Bifrost 2-core 1G memory can help you achieve 3 billion+ data synchronization every day!

I would like to thank @yocoo for providing Tencent Cloud hosting for performance testing

Github: https://github.com/brokercap/Bifrost

Giteehttps://gitee.com/jc3wish/Bifrost

Machine A: A program for running Bifrost + randomly generated data written to MySQL

Configuration: 4 cores

Memory: 8G

 

Machine C: MySQL

Configuration: 4 cores

Memory: 8G

Disk: 1000G

 

Machine C: ClickHouse

Configuration: 4 cores

Memory: 8G

Disk: 1000G

 

Software version:

Bifrost Version:v1.6.2-release

MySQL Version: 5.7.30-log

ClickHouse Version : 20.8.3.18

insertDataTest Version : 1.6.2

 

1. Preparations

1).

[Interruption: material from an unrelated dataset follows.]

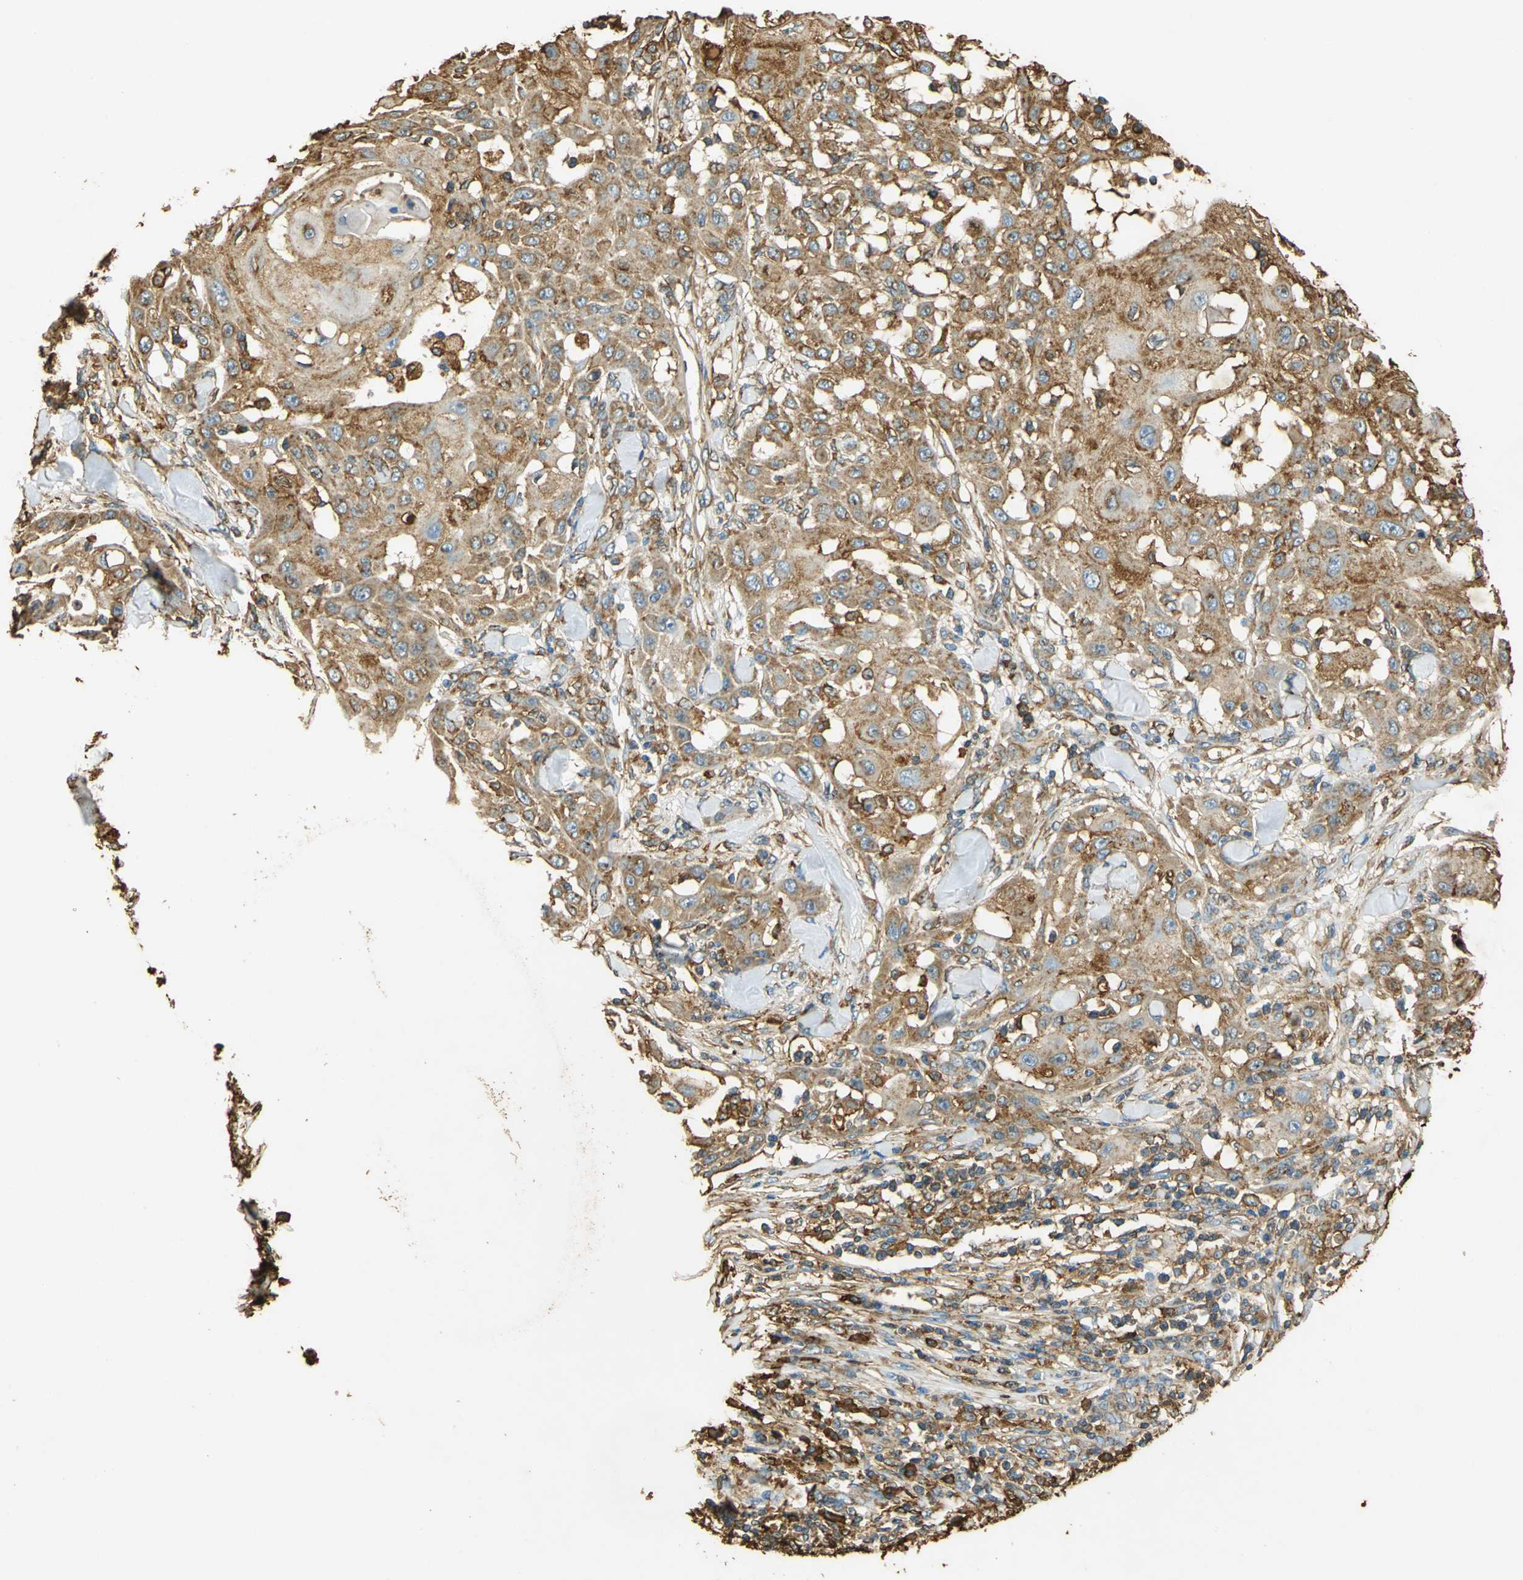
{"staining": {"intensity": "strong", "quantity": ">75%", "location": "cytoplasmic/membranous"}, "tissue": "skin cancer", "cell_type": "Tumor cells", "image_type": "cancer", "snomed": [{"axis": "morphology", "description": "Squamous cell carcinoma, NOS"}, {"axis": "topography", "description": "Skin"}], "caption": "Protein staining of skin cancer tissue displays strong cytoplasmic/membranous positivity in approximately >75% of tumor cells.", "gene": "HSP90B1", "patient": {"sex": "male", "age": 24}}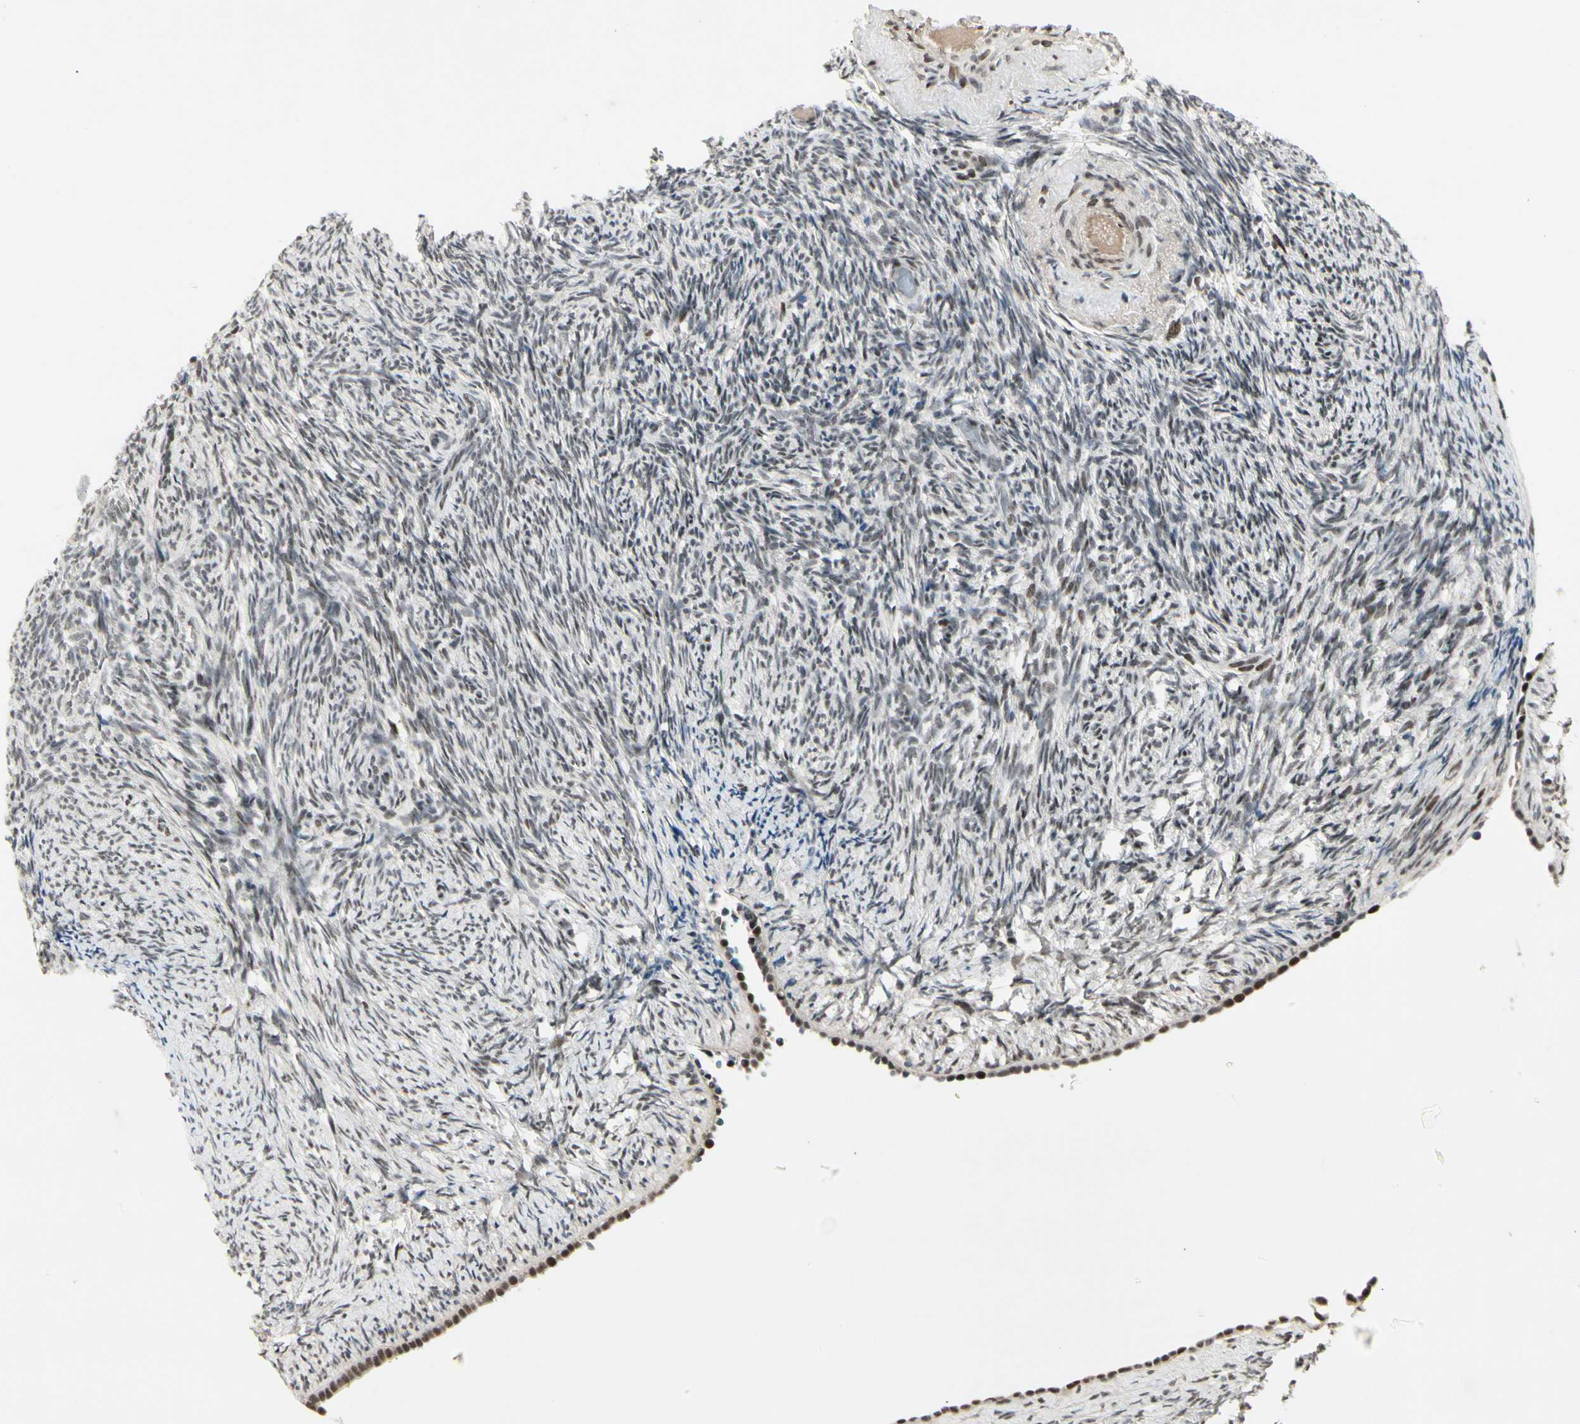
{"staining": {"intensity": "moderate", "quantity": ">75%", "location": "nuclear"}, "tissue": "ovary", "cell_type": "Ovarian stroma cells", "image_type": "normal", "snomed": [{"axis": "morphology", "description": "Normal tissue, NOS"}, {"axis": "topography", "description": "Ovary"}], "caption": "IHC (DAB) staining of benign human ovary shows moderate nuclear protein positivity in approximately >75% of ovarian stroma cells. (IHC, brightfield microscopy, high magnification).", "gene": "FOXJ2", "patient": {"sex": "female", "age": 60}}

Download Bifrost source code and compile insertDataTest

git clone -b https://github.com/brokercap/Bifrost.git ./BifrostV1.6.x

cd BifrostV1.6.x/test

go build ./insertDataTest.go

2). Install MySQL and ClickHouse and create bifrost_test library and corresponding table name

MySQL table structure ( build 5 MySQL tables )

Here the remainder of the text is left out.